__How to complete this task__.
Each line from the one that contains "Which roads connect" through the end of the entries should be repeated exactly, with nothing added.

__Source material__.
/---
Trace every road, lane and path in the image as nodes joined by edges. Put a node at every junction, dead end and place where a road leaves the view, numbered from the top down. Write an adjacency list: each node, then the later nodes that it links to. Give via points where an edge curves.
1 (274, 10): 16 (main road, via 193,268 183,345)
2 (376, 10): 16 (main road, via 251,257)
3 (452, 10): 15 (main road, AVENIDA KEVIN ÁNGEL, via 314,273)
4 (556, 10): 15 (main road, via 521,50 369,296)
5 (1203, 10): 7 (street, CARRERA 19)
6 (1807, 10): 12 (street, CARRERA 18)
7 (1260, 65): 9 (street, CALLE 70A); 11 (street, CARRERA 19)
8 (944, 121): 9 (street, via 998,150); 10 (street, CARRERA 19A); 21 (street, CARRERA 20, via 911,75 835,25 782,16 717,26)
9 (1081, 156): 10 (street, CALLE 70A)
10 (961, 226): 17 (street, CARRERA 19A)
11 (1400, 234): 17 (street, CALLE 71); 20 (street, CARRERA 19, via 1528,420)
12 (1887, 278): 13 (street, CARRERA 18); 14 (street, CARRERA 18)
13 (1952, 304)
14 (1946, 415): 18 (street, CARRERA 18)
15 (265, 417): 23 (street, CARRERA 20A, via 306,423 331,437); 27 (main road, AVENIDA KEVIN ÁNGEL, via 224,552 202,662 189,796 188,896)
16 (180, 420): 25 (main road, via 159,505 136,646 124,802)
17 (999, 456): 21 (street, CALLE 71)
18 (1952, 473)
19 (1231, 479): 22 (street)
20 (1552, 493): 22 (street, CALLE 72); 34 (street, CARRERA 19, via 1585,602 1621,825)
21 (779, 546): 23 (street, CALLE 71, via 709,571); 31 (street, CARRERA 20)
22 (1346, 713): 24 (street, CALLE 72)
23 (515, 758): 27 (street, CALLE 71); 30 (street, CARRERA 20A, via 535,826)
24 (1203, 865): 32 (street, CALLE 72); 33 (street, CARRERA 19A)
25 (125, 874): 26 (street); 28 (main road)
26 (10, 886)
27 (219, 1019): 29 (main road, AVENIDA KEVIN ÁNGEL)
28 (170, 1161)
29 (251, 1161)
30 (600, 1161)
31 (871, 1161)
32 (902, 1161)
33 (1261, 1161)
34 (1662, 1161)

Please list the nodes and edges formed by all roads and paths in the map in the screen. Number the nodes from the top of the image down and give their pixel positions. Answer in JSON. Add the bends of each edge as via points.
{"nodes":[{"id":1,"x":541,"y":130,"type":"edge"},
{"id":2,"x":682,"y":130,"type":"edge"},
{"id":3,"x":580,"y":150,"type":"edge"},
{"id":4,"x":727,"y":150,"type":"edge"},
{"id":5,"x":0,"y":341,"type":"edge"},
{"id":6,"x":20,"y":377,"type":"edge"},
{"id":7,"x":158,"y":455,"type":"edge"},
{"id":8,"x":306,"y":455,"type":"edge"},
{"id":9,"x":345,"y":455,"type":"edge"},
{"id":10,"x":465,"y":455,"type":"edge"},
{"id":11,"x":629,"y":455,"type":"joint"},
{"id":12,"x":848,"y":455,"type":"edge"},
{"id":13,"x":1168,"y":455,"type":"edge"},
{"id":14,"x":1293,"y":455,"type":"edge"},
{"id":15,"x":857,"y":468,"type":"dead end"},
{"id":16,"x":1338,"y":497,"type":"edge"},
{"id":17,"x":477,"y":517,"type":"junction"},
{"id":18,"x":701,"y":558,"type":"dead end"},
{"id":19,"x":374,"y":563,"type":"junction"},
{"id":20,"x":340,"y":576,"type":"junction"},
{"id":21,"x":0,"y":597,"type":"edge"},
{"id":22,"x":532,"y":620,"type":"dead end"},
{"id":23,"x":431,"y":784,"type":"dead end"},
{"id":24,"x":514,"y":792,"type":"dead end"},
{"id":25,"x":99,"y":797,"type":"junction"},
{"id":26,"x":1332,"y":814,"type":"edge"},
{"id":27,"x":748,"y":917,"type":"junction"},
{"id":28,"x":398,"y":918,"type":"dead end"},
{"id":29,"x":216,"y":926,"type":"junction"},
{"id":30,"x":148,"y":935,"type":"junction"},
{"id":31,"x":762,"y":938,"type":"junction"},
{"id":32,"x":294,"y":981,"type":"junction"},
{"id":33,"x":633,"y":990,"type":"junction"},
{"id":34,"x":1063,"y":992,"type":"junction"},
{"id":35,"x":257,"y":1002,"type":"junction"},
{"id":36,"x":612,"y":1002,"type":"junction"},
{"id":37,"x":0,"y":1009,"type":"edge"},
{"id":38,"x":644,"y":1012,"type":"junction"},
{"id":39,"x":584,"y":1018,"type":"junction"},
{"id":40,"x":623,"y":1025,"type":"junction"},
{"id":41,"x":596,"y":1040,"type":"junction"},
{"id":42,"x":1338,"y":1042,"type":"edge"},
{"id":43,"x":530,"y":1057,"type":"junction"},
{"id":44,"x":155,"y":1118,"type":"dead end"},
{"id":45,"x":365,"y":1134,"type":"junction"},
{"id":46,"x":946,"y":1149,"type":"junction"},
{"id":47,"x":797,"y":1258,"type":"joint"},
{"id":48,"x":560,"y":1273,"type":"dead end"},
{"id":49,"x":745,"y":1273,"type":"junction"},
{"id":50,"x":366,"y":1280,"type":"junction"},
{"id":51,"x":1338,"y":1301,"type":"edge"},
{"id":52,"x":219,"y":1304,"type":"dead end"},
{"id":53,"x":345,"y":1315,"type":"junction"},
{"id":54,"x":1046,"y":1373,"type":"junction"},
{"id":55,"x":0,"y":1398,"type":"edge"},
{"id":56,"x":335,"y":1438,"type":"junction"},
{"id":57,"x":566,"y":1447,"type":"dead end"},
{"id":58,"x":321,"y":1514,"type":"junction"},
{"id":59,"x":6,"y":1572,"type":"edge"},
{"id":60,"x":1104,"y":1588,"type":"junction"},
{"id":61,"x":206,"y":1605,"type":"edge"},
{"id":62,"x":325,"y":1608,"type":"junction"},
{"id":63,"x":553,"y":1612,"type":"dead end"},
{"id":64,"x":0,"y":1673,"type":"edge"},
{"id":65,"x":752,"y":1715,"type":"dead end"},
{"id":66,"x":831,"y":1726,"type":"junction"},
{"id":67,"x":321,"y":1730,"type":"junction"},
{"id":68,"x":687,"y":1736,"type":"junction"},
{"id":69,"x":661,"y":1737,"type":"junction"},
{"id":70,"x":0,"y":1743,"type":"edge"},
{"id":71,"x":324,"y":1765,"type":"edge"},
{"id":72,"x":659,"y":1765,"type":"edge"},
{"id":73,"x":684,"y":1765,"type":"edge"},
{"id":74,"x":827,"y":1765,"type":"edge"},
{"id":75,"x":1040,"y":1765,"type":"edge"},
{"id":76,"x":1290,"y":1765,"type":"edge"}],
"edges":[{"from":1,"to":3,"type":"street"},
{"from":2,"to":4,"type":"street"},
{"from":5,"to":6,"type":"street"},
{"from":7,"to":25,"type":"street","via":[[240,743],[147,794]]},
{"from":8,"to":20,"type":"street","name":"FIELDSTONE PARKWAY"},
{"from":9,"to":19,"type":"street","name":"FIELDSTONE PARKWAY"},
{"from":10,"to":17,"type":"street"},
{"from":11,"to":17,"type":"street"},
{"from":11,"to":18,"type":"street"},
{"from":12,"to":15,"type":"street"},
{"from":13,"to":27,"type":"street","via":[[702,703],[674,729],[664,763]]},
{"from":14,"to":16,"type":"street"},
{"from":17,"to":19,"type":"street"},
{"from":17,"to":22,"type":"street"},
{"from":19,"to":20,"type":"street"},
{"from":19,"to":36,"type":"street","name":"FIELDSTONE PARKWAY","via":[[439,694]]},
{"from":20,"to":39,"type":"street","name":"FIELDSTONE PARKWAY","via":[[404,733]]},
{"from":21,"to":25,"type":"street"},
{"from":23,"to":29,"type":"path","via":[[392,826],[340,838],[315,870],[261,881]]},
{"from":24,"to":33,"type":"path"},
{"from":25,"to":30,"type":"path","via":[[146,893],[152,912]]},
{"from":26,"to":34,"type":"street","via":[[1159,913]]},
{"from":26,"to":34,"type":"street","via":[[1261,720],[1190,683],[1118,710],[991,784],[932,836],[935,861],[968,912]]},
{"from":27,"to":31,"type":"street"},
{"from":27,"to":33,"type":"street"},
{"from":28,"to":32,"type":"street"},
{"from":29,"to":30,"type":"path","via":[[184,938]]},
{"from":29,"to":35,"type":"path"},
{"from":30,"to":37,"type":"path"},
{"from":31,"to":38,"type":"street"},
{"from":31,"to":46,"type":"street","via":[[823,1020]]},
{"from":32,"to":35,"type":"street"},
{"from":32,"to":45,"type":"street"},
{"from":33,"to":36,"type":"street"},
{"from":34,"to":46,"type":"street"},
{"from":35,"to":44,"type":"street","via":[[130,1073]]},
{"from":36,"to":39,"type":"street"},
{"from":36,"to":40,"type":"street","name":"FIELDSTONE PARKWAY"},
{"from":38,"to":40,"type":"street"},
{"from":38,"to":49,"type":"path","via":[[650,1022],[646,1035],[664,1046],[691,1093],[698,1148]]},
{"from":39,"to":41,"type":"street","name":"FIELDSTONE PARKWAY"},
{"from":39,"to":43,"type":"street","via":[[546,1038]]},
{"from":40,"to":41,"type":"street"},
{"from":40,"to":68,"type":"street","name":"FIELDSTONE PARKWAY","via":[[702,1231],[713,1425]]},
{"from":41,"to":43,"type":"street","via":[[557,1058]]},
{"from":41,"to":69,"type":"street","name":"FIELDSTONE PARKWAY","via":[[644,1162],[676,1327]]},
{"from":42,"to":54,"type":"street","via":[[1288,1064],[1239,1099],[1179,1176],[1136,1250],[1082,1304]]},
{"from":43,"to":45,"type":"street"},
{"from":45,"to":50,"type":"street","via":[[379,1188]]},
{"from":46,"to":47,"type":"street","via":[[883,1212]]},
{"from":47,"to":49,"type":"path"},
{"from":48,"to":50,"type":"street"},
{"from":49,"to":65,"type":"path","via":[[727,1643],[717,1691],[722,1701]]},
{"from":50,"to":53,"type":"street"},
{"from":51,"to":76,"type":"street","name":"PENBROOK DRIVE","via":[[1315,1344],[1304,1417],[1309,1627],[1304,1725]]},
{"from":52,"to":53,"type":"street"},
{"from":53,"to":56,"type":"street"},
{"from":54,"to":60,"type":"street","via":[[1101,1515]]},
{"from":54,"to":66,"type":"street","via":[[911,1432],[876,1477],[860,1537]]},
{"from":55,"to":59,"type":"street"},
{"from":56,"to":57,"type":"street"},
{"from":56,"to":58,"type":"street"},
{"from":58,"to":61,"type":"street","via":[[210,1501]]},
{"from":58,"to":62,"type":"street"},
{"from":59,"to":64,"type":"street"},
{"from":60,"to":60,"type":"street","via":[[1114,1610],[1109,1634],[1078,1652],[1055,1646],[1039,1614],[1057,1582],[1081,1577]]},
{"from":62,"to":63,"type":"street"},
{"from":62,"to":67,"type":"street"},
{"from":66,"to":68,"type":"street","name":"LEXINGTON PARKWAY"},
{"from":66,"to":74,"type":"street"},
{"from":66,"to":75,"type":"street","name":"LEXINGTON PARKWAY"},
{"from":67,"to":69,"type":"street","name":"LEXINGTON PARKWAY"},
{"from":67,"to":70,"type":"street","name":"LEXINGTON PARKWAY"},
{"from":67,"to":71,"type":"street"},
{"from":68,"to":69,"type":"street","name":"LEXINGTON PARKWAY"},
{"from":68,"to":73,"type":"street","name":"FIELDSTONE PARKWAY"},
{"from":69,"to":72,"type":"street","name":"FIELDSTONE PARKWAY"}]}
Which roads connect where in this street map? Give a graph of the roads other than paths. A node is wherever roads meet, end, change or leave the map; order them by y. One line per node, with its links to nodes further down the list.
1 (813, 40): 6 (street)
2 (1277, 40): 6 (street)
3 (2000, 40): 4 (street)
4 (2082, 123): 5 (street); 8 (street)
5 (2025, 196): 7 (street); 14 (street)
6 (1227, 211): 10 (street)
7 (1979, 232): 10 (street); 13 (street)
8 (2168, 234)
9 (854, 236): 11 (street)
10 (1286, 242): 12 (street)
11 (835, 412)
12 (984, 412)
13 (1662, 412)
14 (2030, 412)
\---
__Task answer__.
Which roads connect where in this street map? Give a graph of the roads other than paths. A node is wherever roads meet, end, change or leave the map; order them by y. One line per node, with its links to nodes further down the list.
1 (813, 40): 6 (street)
2 (1277, 40): 6 (street)
3 (2000, 40): 4 (street)
4 (2082, 123): 5 (street); 8 (street)
5 (2025, 196): 7 (street); 14 (street)
6 (1227, 211): 10 (street)
7 (1979, 232): 10 (street); 13 (street)
8 (2168, 234)
9 (854, 236): 11 (street)
10 (1286, 242): 12 (street)
11 (835, 412)
12 (984, 412)
13 (1662, 412)
14 (2030, 412)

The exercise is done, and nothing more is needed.